### Work required
Look through the material below and copy exactly the lines from the line with "left shoulder: (761, 1002)" to the line with "right ear: (207, 632)", those two lines included.

### Task inputs
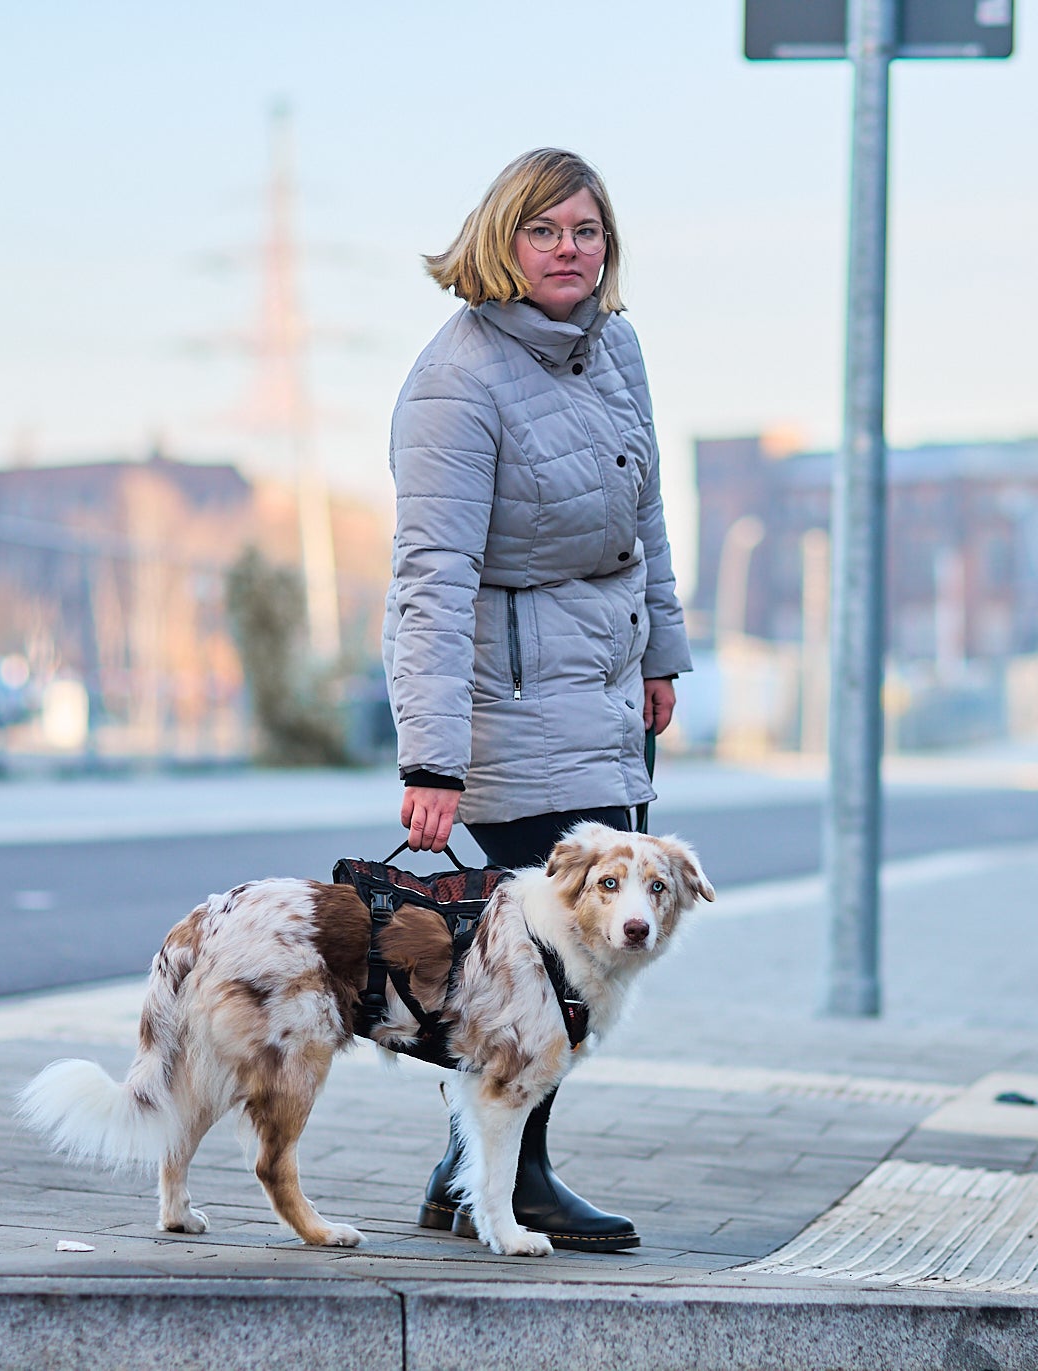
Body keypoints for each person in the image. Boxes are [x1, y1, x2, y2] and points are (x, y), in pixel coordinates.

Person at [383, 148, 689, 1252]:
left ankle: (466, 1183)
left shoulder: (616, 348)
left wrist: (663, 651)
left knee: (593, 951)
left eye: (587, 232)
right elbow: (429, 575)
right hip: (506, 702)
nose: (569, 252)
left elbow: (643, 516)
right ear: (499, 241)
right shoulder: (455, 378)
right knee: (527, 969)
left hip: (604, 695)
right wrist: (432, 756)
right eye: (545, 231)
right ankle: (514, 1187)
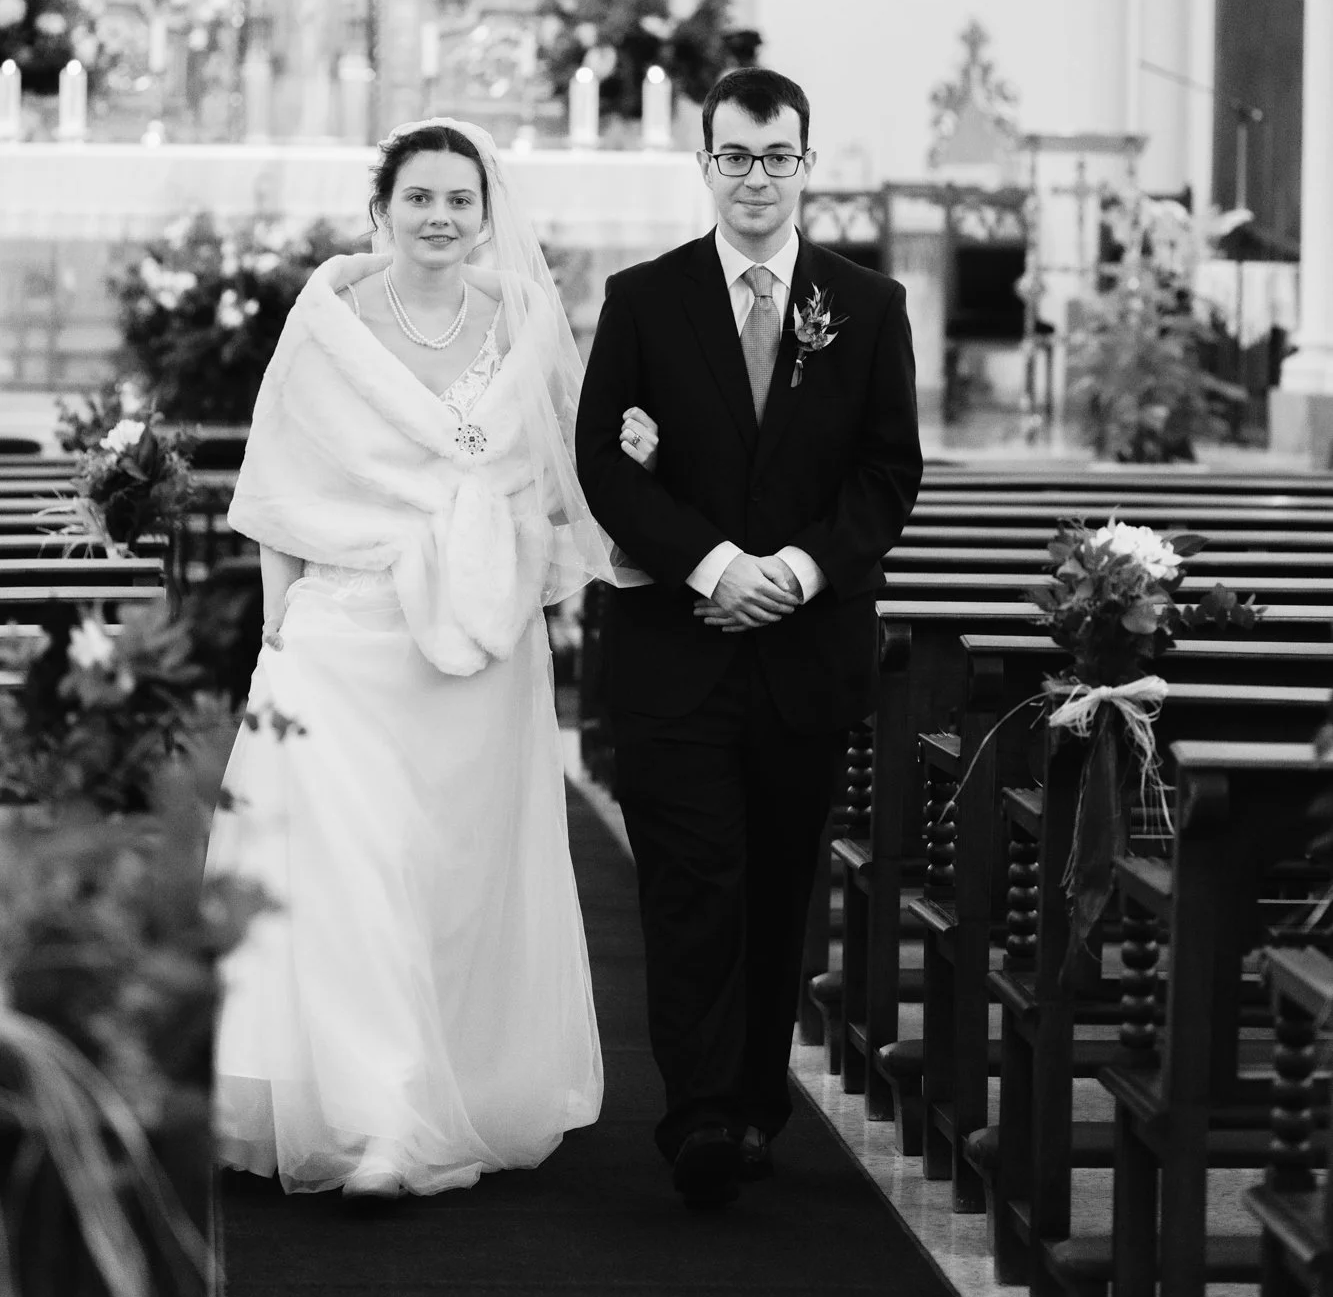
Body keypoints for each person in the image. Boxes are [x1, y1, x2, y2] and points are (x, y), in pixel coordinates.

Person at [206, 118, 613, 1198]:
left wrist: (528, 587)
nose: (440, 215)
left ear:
==
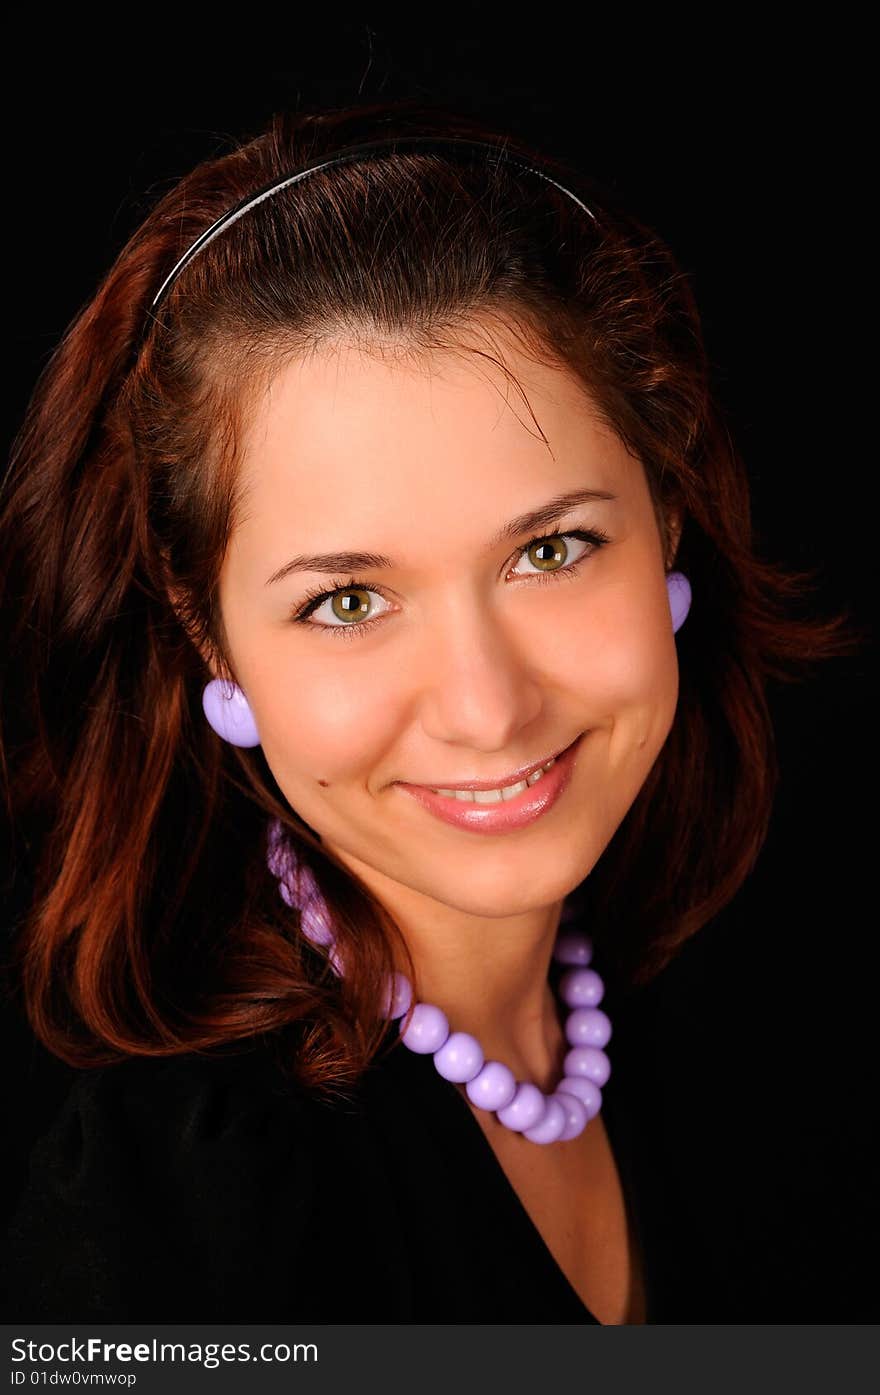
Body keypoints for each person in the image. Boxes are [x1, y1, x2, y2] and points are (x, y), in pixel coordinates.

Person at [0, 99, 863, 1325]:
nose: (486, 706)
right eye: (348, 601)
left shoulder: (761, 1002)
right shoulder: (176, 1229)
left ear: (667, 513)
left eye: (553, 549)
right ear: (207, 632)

### Answer space
left shoulder: (761, 1002)
right shoulder: (176, 1229)
left ear: (667, 513)
left eye: (553, 549)
right ear: (207, 632)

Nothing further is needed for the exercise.